Motivation
  Commodity kernels written in C
  For good reason: C gives programmer total control

  But C hard to use correctly
    Memory management left to programmer
    Serious problems for kernel developers:
      Concurrent data structures challenging
        (RCU, next week)
      Memory safety bugs
        Use-after-free (notoriously difficult to debug)
        Buffer overflows (security vulnerabilities)
          https://source.codeaurora.org/quic/la//kernel/msm-3.14/commit/?id=72f67b29a9c5e6e8d3c34751600c749c5f5e13e1
            CVE-2017-0619
          https://source.codeaurora.org/quic/la//kernel/msm-3.10/commit/?id=9656e2c2b3523af20502bf1e933e35a397f5e82f
            CVE-2017-0621
          https://source.codeaurora.org/quic/la//kernel/msm-4.4/commit/?id=01b2c9a5d728ff6f2f1f28a5d4e927aaeabf56ed
            CVE-2017-0620

  HLL automatically eliminates memory safety bugs!
    HLLs have a garbage collector (GC)
    GC automates memory deallocation
    Convenient for programmer
    ...and provides memory safety
    But GC has costs:
      CPU cycles at runtime
      Delays execution
      Extra memory
    Thus HLL use is a trade-off: safety vs perf
    Determining perf. cost important to understand this trade-off
    No in-depth performance evaluation of HLL kernel has been done before
      Despite researchers building many HLL kernels already
    Want: better understanding of HLL kernel perf
    Goal: compare perf of HLL kernel against fast kernel
      i.e. against Linux

Biscuit
  Started in 2014
  ~30k LOC in Go
  Arch similar to Linux for more fair comparison
  POSIX syscalls
  Can run complex apps (NGINX, Redis) w/o source modifications
  Similar to Linux in many ways
  Some differences:
    Kernel threads are light-weight goroutines
      Context switch doesn't save/restore pgtable
      Cannot dereference user pointers
        Manually translate
    (What are SSE regs/instructions?)
    Go compiler freely uses SSE registers
      While Linux avoids using SSE
        Explicitly saves/restores SSE regs
      Result: Biscuit saves/restores SSE regs more often
    Go isn't designed to handle interrupts
      Runtime doesn't disable/enable interrupts in critical sections
        Calling critical sections (allocation) in Interrupts could deadlock
      Interrupt handlers can't do much
      Instead they wakeup a handling goroutine and return
  Biggest difference: Handling OOM

OOM
  Problem Biscuit, Windows, Linux, FreeBSD etc. all face
  (Swap doesn't solve this problem, though may make OOM less likely)

(GIVEN DATA)

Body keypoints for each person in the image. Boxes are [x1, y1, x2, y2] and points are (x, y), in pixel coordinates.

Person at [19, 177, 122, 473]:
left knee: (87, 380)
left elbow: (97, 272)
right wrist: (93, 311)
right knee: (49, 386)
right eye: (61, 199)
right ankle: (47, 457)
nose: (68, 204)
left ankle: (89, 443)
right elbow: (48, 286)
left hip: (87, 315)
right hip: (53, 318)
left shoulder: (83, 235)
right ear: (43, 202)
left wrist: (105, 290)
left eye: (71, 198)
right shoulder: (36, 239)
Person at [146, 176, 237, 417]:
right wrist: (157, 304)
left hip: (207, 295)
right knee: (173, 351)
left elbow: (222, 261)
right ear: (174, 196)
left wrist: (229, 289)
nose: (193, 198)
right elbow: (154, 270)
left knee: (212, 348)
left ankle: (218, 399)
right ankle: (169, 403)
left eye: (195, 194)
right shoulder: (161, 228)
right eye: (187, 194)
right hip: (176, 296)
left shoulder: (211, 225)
* * *
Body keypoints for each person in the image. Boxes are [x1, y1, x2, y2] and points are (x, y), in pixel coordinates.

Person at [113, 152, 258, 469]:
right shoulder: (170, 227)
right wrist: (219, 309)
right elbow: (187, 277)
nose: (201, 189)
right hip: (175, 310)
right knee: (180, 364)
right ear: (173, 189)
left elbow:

(REQUIREMENT)
Please copy the kernel notes starting with "But C hard to" and going on through "(RCU, next week)", substituting "difficult" for "challenging". These records have no connection to the kernel notes.

(THE ANSWER)
But C hard to use correctly
    Memory management left to programmer
    Serious problems for kernel developers:
      Concurrent data structures difficult
        (RCU, next week)